▶ _WHAT THIS EXERCISE ASKS_:
A) Reproduce, word for word, the passage of the countdown post from "The Countdown" to "be done there.".
B) According to the countdown post, how many days does the writer have left at Costco?

▶ _TEXT_:

+++++

Tuesday, August 22, 2006

The Countdown

So many countdowns have begun.

I've begun counting down the days until I'm done at Costco. So are all my seasonal co-workers. Most of them gave notice awhile ago, so they're done in a few days. I've got 12 days left. I have tomorrow off, as well as three days next week (should I chose to accept all those days off, and not ask for more shifts). That makes only 6 more days of work that I have to attend. That's not very much at all. 40ish hours. Over two weeks. I'm ready to be done there.

It's been a good time at Costco, and all that. I'm just ready to go back to school. Well, not _ready_. I haven't done the customary school supply shopping, buying lined paper, pens, and all that. I also don't remember which classes I'm taking, if I'm going to be working a part time job, rockin' StuCo, Collegium host, or what. Too many decisions, too much fever.

I've also been counting down the cost of apartment, food, school, etc. Trying to figure out how much I need to save, how much I need to work if I don't save enough, the timeline of the financial situation. How much debt I am already in, how much I want to be when I graduate, and how I get from point A to point B.

+++++

▶ _SUPPLIED ENTRIES_:
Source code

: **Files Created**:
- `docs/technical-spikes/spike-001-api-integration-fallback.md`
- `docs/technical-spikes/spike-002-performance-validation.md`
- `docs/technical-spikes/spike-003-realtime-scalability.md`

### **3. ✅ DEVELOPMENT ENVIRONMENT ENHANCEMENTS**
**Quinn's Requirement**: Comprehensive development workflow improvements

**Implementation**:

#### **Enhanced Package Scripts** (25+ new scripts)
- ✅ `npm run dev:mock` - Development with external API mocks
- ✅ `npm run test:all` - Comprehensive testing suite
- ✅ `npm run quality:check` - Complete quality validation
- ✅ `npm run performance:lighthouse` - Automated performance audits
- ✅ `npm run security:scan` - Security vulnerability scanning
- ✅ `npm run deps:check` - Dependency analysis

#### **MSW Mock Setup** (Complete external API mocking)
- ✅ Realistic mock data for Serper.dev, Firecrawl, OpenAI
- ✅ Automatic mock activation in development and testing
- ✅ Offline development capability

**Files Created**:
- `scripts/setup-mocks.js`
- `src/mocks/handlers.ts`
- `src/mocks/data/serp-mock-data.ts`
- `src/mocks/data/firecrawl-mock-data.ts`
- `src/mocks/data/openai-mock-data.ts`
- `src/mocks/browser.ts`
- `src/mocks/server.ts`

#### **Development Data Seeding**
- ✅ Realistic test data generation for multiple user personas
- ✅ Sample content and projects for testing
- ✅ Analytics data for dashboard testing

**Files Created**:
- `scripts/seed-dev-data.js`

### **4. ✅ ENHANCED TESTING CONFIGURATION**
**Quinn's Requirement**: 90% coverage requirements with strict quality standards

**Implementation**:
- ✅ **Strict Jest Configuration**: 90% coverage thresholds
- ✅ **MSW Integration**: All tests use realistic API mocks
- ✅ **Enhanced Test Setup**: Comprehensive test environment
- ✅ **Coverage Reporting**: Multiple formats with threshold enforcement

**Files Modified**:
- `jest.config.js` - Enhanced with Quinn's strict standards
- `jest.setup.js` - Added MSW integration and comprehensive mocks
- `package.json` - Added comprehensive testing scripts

+++++

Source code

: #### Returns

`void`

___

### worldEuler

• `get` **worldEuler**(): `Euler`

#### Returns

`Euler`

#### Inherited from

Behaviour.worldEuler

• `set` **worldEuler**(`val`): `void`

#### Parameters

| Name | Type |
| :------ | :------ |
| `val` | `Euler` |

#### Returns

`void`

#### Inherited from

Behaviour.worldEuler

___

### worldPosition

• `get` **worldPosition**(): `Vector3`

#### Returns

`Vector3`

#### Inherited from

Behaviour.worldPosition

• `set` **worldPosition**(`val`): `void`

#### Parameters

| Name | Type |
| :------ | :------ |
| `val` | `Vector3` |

+++++

▶ _RESPONSES TO THE EXERCISE_:
A)
The Countdown

So many countdowns have begun.

I've begun counting down the days until I'm done at Costco. So are all my seasonal co-workers. Most of them gave notice awhile ago, so they're done in a few days. I've got 12 days left. I have tomorrow off, as well as three days next week (should I chose to accept all those days off, and not ask for more shifts). That makes only 6 more days of work that I have to attend. That's not very much at all. 40ish hours. Over two weeks. I'm ready to be done there.

B) 12 days.